Draw with Thought: Unleashing Multimodal Reasoning for Scientific Diagram Generation

TL;DR

This work addresses the challenge of converting raster scientific diagrams into editable, executable symbolic representations by recovering underlying structure. It introduces Draw with Thought (DwT), a training-free, cognitively inspired two-stage framework that guides Multimodal LLMs through Coarse-to-Fine Planning and Structure-Aware Code Generation to produce mxGraph XML from diagrams. A new Plot2XML benchmark with 247 real diagrams and gold-standard XML annotations enables rigorous evaluation, where DwT achieves superior semantic fidelity, layout accuracy, and XML validity across eight MLLMs, especially on hard diagrams, as confirmed by human judgments. The approach offers a scalable path to diagram-to-code conversion without finetuning, with potential extensions to broader image-to-structure tasks and efficient long-context adaptation.

Abstract

Scientific diagrams are vital tools for communicating structured knowledge across disciplines. However, they are often published as static raster images, losing symbolic semantics and limiting reuse. While Multimodal Large Language Models (MLLMs) offer a pathway to bridging vision and structure, existing methods lack semantic control and structural interpretability, especially on complex diagrams. We propose Draw with Thought (DwT), a training-free framework that guides MLLMs to reconstruct diagrams into editable mxGraph XML code through cognitively-grounded Chain-of-Thought reasoning. DwT enables interpretable and controllable outputs without model fine-tuning by dividing the task into two stages: Coarse-to-Fine Planning, which handles perceptual structuring and semantic specification, and Structure-Aware Code Generation, enhanced by format-guided refinement. To support evaluation, we release Plot2XML, a benchmark of 247 real-world scientific diagrams with gold-standard XML annotations. Extensive experiments across eight MLLMs show that our approach yields high-fidelity, semantically aligned, and structurally valid reconstructions, with human evaluations confirming strong alignment in both accuracy and visual aesthetics, offering a scalable solution for converting static visuals into executable representations and advancing machine understanding of scientific graphics.

Paper Structure

This paper contains 24 sections, 10 equations, 4 figures, 4 tables, 1 algorithm.

Figures (4)

  • Figure 1: Overview of our Draw with Thought. The framework for scientific diagram generation processes input diagrams through Coarse-to-Fine Planning (perceptual structuring and semantic layout planning) followed by Structure-Aware Code Generation to produce editable, high-fidelity diagram representations.
  • Figure 2: Complexity analysis of scientific diagrams. Visualized as a radar chart over five dimensions: Connection Complexity, Graphical Complexity, Color Effects, Text Annotation, and Special Elements.
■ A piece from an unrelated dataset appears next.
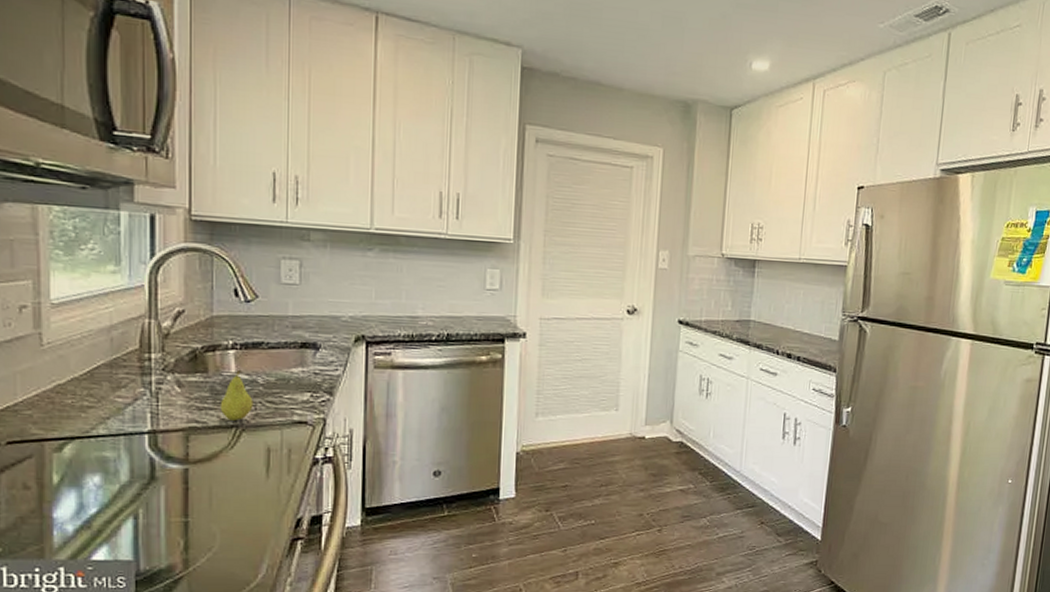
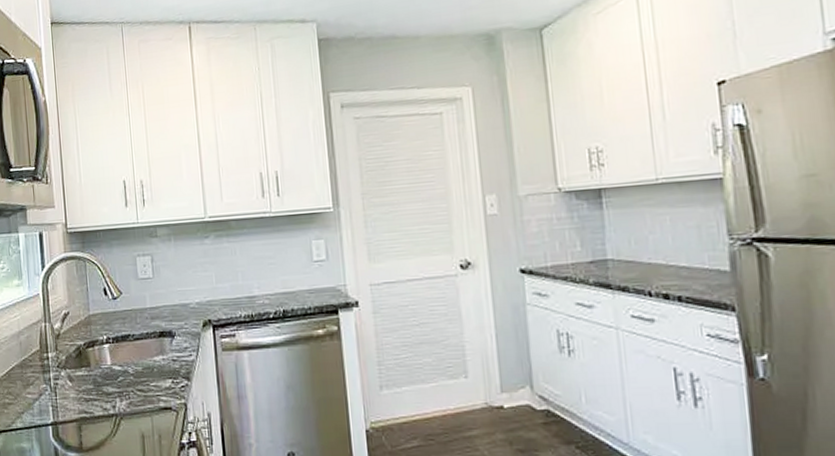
fruit: present [220,369,254,420] -> none [101,361,127,410]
The chart compares three difficulty levels—Easy (blue, 85 diagrams, 34.4%), Medium (coral, 98 diagrams, 39.7%), and Hard (green, 64 diagrams, 25.9%)—highlighting distinct structural patterns across complexity axes.
  • Figure 3: Qualitative Comparison Between DwT and State-of-the-Art MLLMs. We visualize the output results. We observe that our model can understand the layout and the content of the image well, achieving better performance.
  • Figure 4: Comparison of diagram reconstruction results across different approaches.